### Your goal:
Exact transcription of the data below is required, without the images.
[Opening Task material section]
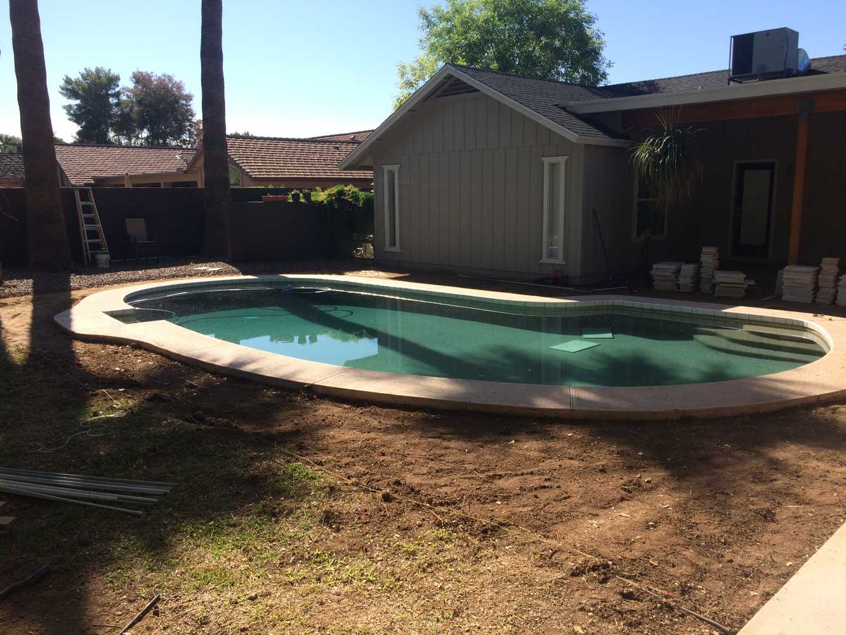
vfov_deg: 48.2
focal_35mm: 29
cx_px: 423
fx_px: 709
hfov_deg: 61.7
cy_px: 318
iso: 32
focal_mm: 4.15
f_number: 2.2
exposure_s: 1/1414
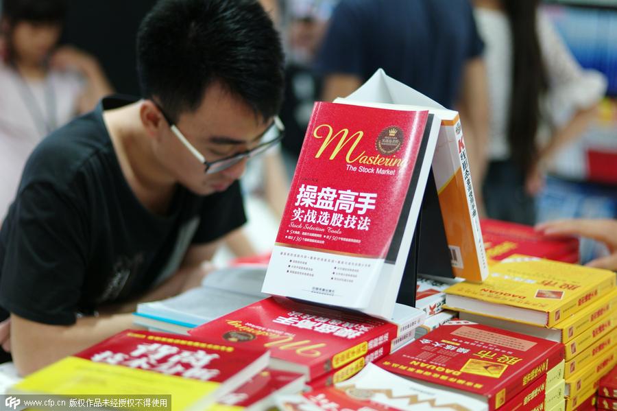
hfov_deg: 54.5
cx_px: 308
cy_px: 206
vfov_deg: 37.8
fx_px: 600
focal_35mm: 35
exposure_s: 1/90
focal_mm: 35
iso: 640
[Closing Task material section]
### Answer space:
vfov_deg: 48.2
focal_35mm: 29
cx_px: 423
fx_px: 709
hfov_deg: 61.7
cy_px: 318
iso: 32
focal_mm: 4.15
f_number: 2.2
exposure_s: 1/1414
hfov_deg: 54.5
cx_px: 308
cy_px: 206
vfov_deg: 37.8
fx_px: 600
focal_35mm: 35
exposure_s: 1/90
focal_mm: 35
iso: 640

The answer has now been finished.